第5週は、立つようになり、話せるようになり、しまいにはお母さんを守る立派な少女へ……と、るいの成長が描かれた週でした。このるいこそが、深津絵里演じるふたりめの主人公。そう考えると、るいを守るために大阪で厳しい暮らしに耐え、るいのために岡山に帰ることを決意した安子は、彼女の目にどう映っているのか。そして自分で考え、行動できるようになったるいが、次週以降雉真の家でどう生きていくのかが気になります。

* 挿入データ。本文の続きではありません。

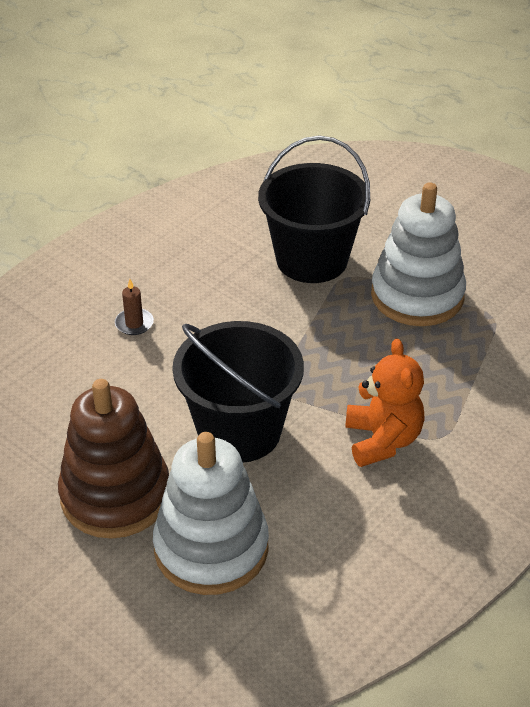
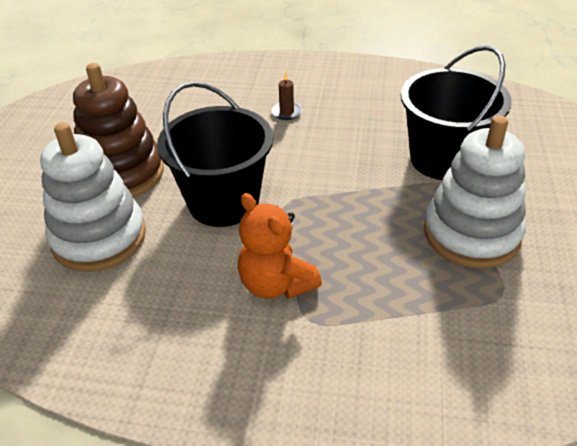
camera: 60 degrees right, 0 degrees up
(382, 440) = (276, 284): orange teddy bear -> orange teddy bear turned 90 degrees clockwise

また、今週は勇の株が急上昇する週でもありました。稔の死後、ふたりきりの時でも「義姉さん」呼びを変えず一定の距離を保ったまま安子とるいを見守り続けた勇。しかし別れの朝には「あんこ」と呼び、「どねえしても困ったら帰ってくりゃあええ。そんときゃあ、わしがおめえをもろうてやらあ」と見送ります。そこに描かれた、冗談めかして身内のほぼいない安子の最後の砦を作ろうとする優しさと、もう冗談でしか自分の気持ちを伝えられなくなってしまった勇の切なさに、ときめきつつも胸がつまりました。
しかしやっぱり特筆すべきは、安子の想像の中ではあるけれども、稔がるいと過ごす姿が見られたこと。るいを起こし、一緒にラジオ体操をする稔。その姿が愛にあふれていたのはもちろん、一瞬振り向いたときの、おそらく画面に映っていない安子に向けられているだろうまなざしの甘さに、グッときます。と同時に、この日常の何気ない一コマが安子の想像の中でしか叶わなくなってしまったことへの悲しみに、改めて苦しくなるシーンでもありました。
美都里の待つ雉真家で再び暮らすことになる、安子とるいの人生はどうなってしまうのか。次週以降も目が離せません。